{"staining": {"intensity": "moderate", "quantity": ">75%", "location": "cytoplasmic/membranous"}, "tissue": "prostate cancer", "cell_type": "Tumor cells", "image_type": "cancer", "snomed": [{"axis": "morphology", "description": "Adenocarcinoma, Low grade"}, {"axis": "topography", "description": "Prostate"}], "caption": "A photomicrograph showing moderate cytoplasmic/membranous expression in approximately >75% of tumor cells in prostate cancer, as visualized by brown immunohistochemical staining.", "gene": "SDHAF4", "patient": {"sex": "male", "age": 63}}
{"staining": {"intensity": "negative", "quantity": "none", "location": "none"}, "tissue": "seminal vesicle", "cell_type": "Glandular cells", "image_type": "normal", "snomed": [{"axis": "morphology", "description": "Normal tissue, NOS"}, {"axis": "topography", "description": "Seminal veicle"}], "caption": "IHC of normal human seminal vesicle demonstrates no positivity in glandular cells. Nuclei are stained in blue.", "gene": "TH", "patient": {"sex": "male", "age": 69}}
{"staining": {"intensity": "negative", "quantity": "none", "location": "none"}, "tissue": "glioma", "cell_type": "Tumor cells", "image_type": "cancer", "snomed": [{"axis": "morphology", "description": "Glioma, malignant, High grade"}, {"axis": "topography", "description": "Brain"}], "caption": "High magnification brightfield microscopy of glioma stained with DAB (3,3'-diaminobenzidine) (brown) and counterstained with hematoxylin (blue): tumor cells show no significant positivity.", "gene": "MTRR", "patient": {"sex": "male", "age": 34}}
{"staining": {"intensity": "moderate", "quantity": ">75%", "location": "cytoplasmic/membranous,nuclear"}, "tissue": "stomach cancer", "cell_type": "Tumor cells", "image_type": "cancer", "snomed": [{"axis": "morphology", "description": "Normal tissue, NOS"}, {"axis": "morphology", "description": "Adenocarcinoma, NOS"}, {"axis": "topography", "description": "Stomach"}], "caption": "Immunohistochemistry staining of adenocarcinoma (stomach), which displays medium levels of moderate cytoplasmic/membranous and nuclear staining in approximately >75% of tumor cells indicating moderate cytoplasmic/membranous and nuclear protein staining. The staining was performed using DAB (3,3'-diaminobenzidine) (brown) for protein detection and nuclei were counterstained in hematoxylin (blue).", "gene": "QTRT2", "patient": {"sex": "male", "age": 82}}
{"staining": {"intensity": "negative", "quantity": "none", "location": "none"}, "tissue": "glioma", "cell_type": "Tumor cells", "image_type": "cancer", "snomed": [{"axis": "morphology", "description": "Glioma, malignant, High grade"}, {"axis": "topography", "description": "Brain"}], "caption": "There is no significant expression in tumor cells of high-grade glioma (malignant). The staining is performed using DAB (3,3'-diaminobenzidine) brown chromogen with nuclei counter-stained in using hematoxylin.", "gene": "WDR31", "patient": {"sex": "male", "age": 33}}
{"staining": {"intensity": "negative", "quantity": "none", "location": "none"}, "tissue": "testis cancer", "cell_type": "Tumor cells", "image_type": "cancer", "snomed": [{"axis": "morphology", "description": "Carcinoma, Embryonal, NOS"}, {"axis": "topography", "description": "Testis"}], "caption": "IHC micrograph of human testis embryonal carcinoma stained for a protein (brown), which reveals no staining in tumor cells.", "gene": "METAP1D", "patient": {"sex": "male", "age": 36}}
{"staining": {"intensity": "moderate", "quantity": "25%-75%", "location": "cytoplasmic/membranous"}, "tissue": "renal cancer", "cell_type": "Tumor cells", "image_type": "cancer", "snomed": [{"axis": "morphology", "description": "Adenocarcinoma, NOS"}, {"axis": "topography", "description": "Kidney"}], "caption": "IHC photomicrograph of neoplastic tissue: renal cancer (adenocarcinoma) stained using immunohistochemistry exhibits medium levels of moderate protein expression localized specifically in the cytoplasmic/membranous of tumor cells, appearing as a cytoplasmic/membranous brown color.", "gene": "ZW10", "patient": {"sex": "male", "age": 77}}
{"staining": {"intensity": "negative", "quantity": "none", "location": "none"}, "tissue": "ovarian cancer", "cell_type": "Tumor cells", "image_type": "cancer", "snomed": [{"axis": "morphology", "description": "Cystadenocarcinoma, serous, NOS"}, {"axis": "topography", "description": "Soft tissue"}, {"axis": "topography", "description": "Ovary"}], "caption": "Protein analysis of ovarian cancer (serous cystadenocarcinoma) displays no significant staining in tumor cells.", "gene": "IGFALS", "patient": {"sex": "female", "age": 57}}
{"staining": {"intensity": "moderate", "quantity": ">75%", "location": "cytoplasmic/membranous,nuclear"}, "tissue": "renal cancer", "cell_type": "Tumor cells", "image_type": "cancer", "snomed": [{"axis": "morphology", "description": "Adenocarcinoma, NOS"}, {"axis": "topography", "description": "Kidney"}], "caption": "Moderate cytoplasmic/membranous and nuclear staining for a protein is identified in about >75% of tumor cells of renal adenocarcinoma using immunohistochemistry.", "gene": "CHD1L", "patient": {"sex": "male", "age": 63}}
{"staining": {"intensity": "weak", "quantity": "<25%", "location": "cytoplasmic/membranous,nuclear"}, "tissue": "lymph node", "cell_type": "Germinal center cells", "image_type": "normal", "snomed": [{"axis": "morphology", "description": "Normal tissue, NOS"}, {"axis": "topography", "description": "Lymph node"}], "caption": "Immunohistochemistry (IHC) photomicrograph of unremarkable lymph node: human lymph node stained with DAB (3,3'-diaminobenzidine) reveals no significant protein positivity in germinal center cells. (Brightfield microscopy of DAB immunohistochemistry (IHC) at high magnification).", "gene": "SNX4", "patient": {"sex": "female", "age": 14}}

## Task
Tally the lines of the records that hold the word "reveals" and output only the total.

## Result of this task
2